__Task goal__
Pick out the lines below that include the string "expiration".

Provided information Start Marker

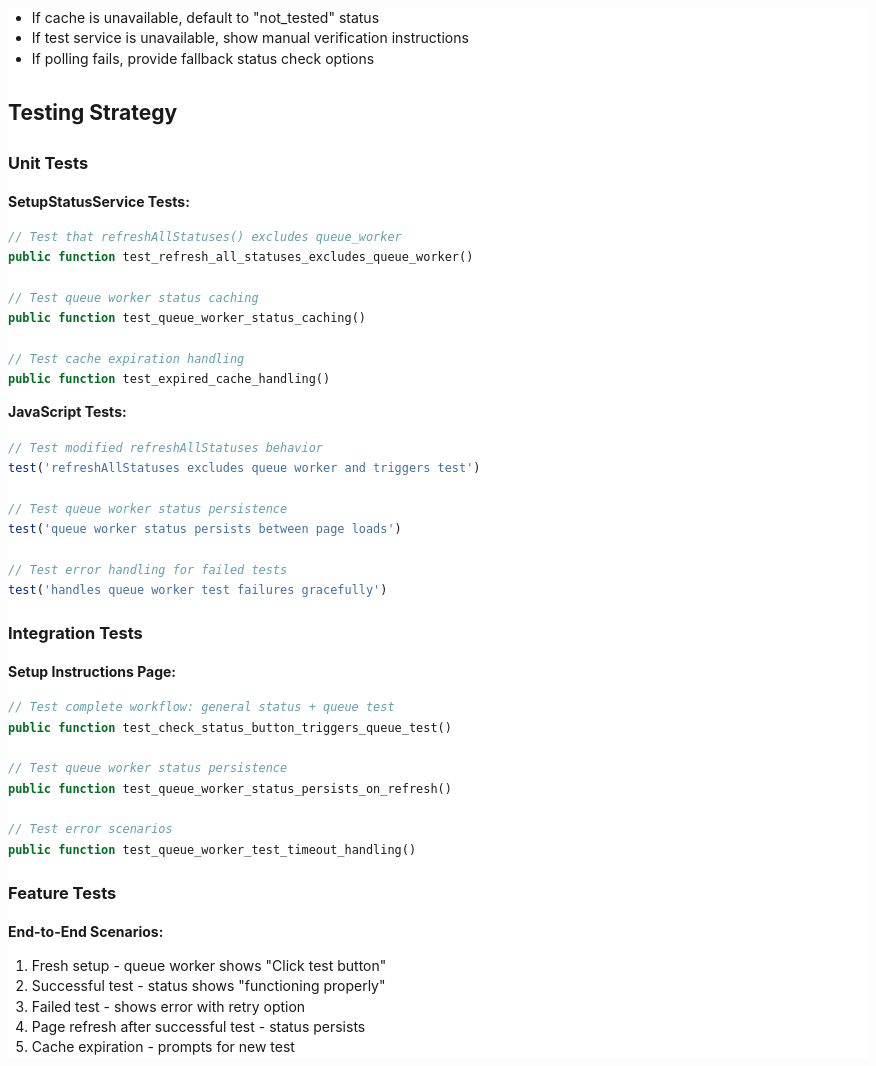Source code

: - If cache is unavailable, default to "not_tested" status
- If test service is unavailable, show manual verification instructions
- If polling fails, provide fallback status check options

## Testing Strategy

### Unit Tests

**SetupStatusService Tests:**
```php
// Test that refreshAllStatuses() excludes queue_worker
public function test_refresh_all_statuses_excludes_queue_worker()

// Test queue worker status caching
public function test_queue_worker_status_caching()

// Test cache expiration handling
public function test_expired_cache_handling()
```

**JavaScript Tests:**
```javascript
// Test modified refreshAllStatuses behavior
test('refreshAllStatuses excludes queue worker and triggers test')

// Test queue worker status persistence
test('queue worker status persists between page loads')

// Test error handling for failed tests
test('handles queue worker test failures gracefully')
```

### Integration Tests

**Setup Instructions Page:**
```php
// Test complete workflow: general status + queue test
public function test_check_status_button_triggers_queue_test()

// Test queue worker status persistence
public function test_queue_worker_status_persists_on_refresh()

// Test error scenarios
public function test_queue_worker_test_timeout_handling()
```

### Feature Tests

**End-to-End Scenarios:**
1. Fresh setup - queue worker shows "Click test button"
2. Successful test - status shows "functioning properly"
3. Failed test - shows error with retry option
4. Page refresh after successful test - status persists
5. Cache expiration - prompts for new test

Provided information End Marker

__Written reply__
// Test cache expiration handling
5. Cache expiration - prompts for new test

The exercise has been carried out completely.